[Page text]

────────────────

The majority overlooks that jury charge to weigh the accomplice’s testimony “in the same manner and according to the same rules as the evidence of any other witness” and casts aside the damaging testimony of Peters linking Dudley to the cars and guns used in the bank robbery. The testimony of Lewis, Pointer and Peters was believed by the jury, and I am convinced that it should be given its proper weight.

Contrary to the claims of the majority, the testimony of the accomplices, Lewis and Pointer, did not conflict in any important material respect. Pointer confirmed Lewis’ testimony that prior robbery plans had been made at the Nova Lounge. Lewis confirmed Pointer’s testimony that he was told by Dudley that Dudley’s car and guns were going to be used in the bank robbery. Also, Pointer confirmed Lewis’ testimony about the location of a switching point and about the division of the proceeds among the robbers. Any conflicts in their testimony were of no consequence.

Upon review of the record and the applicable case law, Dudley has failed to persuade me that the trial court abused its discretion and that his fourteenth amendment rights were violated. I agree with the trial court, the Indiana Supreme Court and the district court that Pointer’s testimony was properly admissible. Also, I am convinced, as was the district court, that Dudley’s claim did not amount to a denial of fundamental fairness and thus does not rise to the level of a constitutional violation.

────────────────

[Source excerpt]
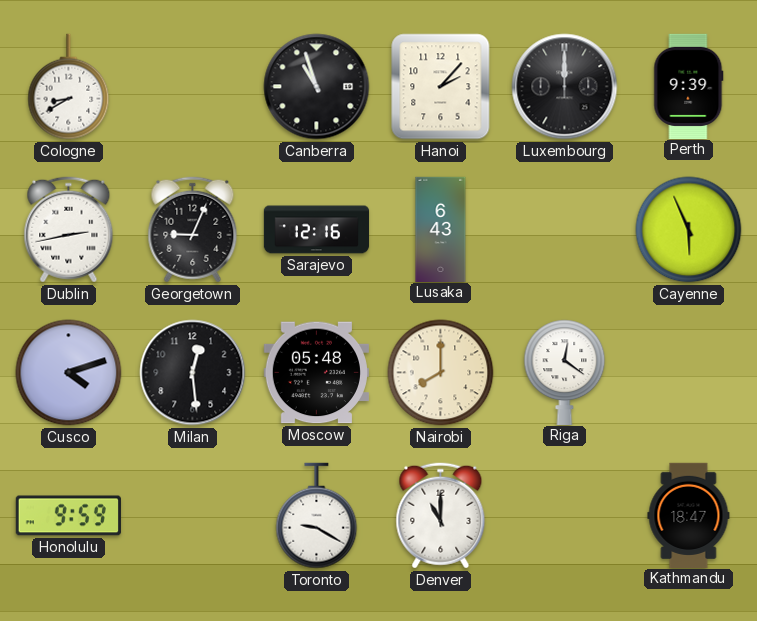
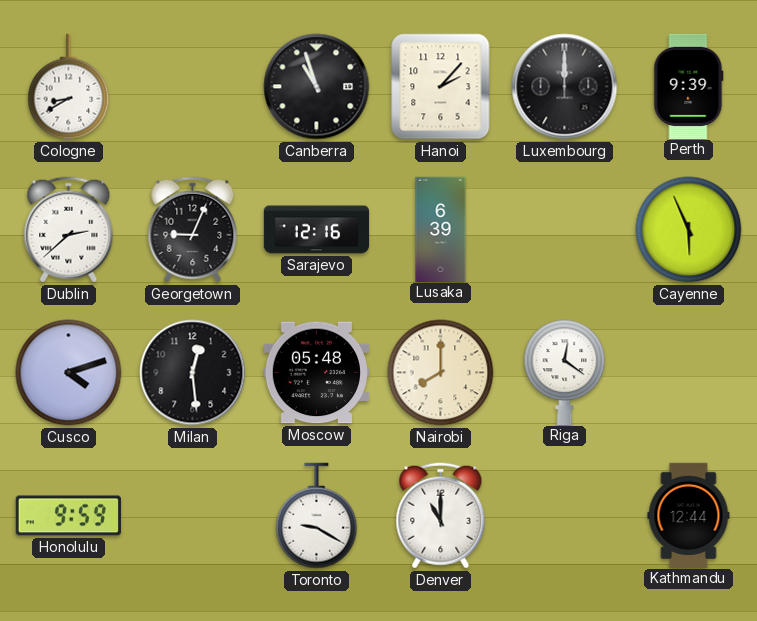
Dublin: 2:43 -> 2:38
Lusaka: 6:43 -> 6:39
Kathmandu: 18:47 -> 12:44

────────────────

[Work to be completed]
Rewrite the opinion passage starting at "Upon review of" and ending at "a constitutional violation.", replacing "district court" with "federal district court".

[Written answer]
Upon review of the record and the applicable case law, Dudley has failed to persuade me that the trial court abused its discretion and that his fourteenth amendment rights were violated. I agree with the trial court, the Indiana Supreme Court and the federal district court that Pointer’s testimony was properly admissible. Also, I am convinced, as was the federal district court, that Dudley’s claim did not amount to a denial of fundamental fairness and thus does not rise to the level of a constitutional violation.